Aid - Geldof's "just give us the fogging money" - has become increasingly discredited, for reasons that run through Blair’s own mostly admirable Commission for Africa report. The Americans have balked at offering more since they already give $7.5 billion and claim to prefer outcomes to inputs. I have some sympathy with them. The days are gone when the west sees any point in pouring money into Africa with no way of ensuring it is well spent. Blair's pledge to "double aid in ten years" is meaningless targetry. Nor have decades of bellyaching about corruption done any good. Why should an African leader promise elections in return for aid to his poor? Elections merely give someone else the Geneva bank account.

Debt relief is more complex. Brown's idea of waiving it for tsunami states vanished when the states realised they might lose credit thereby.
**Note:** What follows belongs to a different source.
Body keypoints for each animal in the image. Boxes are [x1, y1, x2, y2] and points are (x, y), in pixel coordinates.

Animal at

His pet International Finance Facility has been scaled down but remains debt by another name. Nor has anyone come up with a way of ensuring that relieving debt really helps Africa’s poor rather than its rich. Debt certainly cripples the so-called Heavily Indebted Poor Countries, but Gleneagles is not needed to progress the existing British/American relief plan. The best way to help these states is not to press them into further debt, which is what Brown seems to propose. It is to help Africans repay their borrowing themselves.
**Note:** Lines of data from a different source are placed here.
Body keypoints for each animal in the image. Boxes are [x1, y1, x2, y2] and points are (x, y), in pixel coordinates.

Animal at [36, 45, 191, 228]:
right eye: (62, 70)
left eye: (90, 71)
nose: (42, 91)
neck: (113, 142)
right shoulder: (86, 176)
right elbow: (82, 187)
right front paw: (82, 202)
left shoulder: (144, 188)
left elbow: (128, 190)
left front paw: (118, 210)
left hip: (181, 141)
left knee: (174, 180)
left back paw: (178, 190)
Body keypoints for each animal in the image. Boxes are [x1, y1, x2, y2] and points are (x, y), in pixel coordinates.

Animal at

Which brings us to trade. If the G-8 really cares about world poverty it will avoid Gleneagles and meet instead on a Glasgow dockside. There delegates will watch the unloading of a cargo of sugar, rice, fruit, cotton and coal from the third world. Afterwards they will sail out into the Clyde and witness the ceremonial sinking of a ship crammed with their own surpluses, about to be dumped on African markets. That is not dumb awareness-raising. It is really tackling world poverty.

For the past six years the G-8 has been preaching relief yet maintaining vicious trade sanctions against Africa and Asia. It has denied them markets for their produce and flooded them with surpluses. At this very moment, millions of tons of subsidised European and American sugar and cotton are being dumped on Africa, destroying local industries and impoverishing populations. This has nothing to do with corruption or lethargy or "ungovernable Africa". It is economic warfare by the G-8 against the poor.
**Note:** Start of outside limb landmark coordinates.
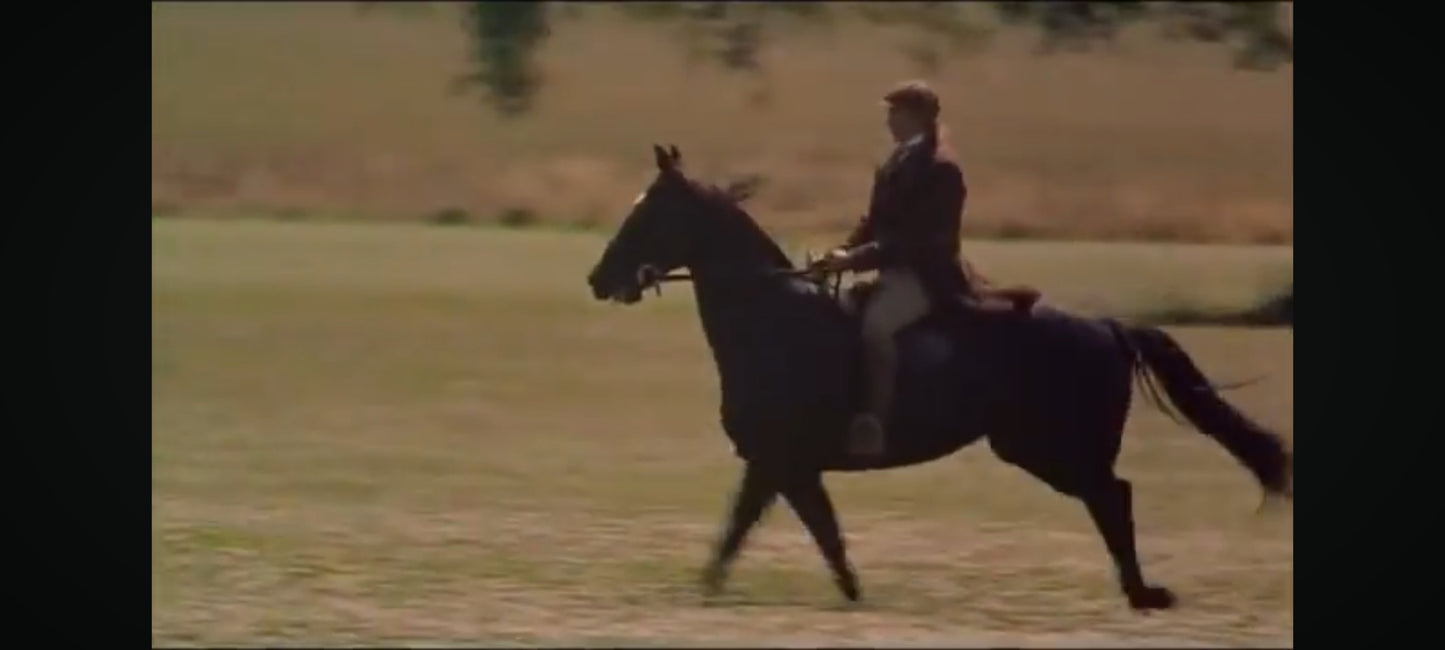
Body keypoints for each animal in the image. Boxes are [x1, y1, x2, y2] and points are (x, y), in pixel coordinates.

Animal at [584, 144, 1292, 611]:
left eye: (651, 213)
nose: (598, 279)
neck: (774, 322)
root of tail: (1106, 327)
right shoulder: (786, 466)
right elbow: (810, 534)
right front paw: (849, 595)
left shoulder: (777, 460)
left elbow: (746, 531)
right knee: (1110, 498)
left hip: (1052, 450)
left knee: (1112, 496)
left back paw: (1144, 593)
The best thing Gleneagles could do is announce not another fancy aid package but a revival of Britain's old imperial preference. This means more than debating the EU's partnership agreements, promising to buy specific goods from specific poor countries, and not dump on them in return. It means actually implementing such agreements. Yet I see from the pre-Gleneagles spin that Britain is downplaying trade in favour of yet more aid and debt relief. The reason, I fear, is simple. Pledging taxpayers' money costs politicians nothing. Since the pledge is seldom honoured, it also barely costs the taxpayer.

Trade is a different matter. It means confronting lobbies, upsetting producers, withdrawing subsidies. It means doing, not talking. Its benefits are seen not on western television but in the markets of Lagos, Accra, Abidjan, Mombasa and Dar-es-Salaam. That is why trade reform has no purchase on the White House, Brussels or the Blair/Geldof agenda. Aid is sexy. It makes its recipients dependent and its donors feel good. There is neo-imperialist streak in the Make Poverty History movement. Trade is mercantile and often “unfair”. It is always scrutinised for a juicy boycott.

If Blair is serious about "tackling world poverty" he would devote his present junketing to one objective, to a crash programme of preferential, bilateral trade deals with poor countries. This is the only action that offers a robust and lasting cure to world poverty. If, as seems certain, Blair finds all ears deaf to this demand, he has one recourse. He should cancel Gleneagles as pointless. He should send the £100m it will cost straight to Oxfam and present a urgent trade preference bill to parliament. If he and Bob Geldof really need to bask in each other's glory, they can stage an annual rally in Trafalgar Square naming and shaming the countries that refused, at Gleneagles in 2005, to take poverty seriously. All else is flam.